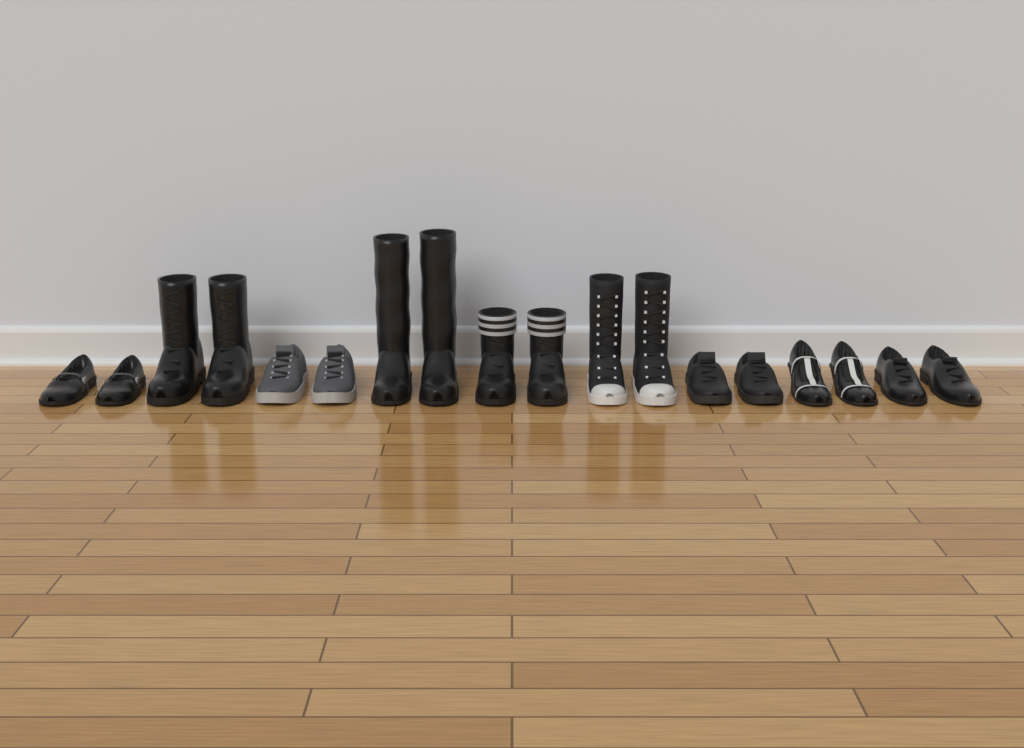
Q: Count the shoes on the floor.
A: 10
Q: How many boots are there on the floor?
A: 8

* * *

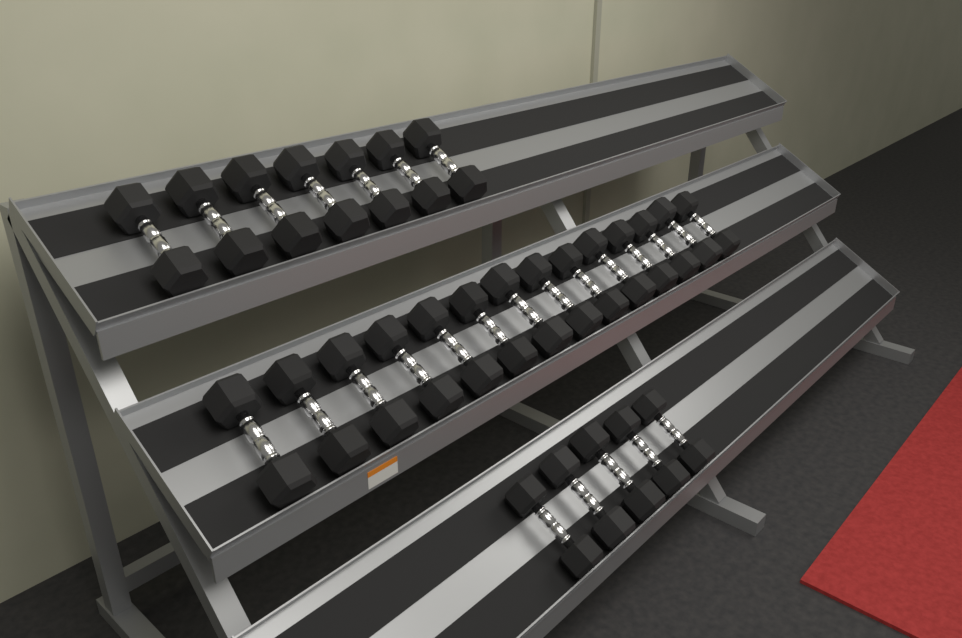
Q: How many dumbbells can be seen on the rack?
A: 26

DOEL →
Filter het materiaal op regels waarin de tekenreeks "many" voorkomt. Neem elke gevonden regel ongewijzigd over.

TAAKUITVOER →
Q: How many boots are there on the floor?
Q: How many dumbbells can be seen on the rack?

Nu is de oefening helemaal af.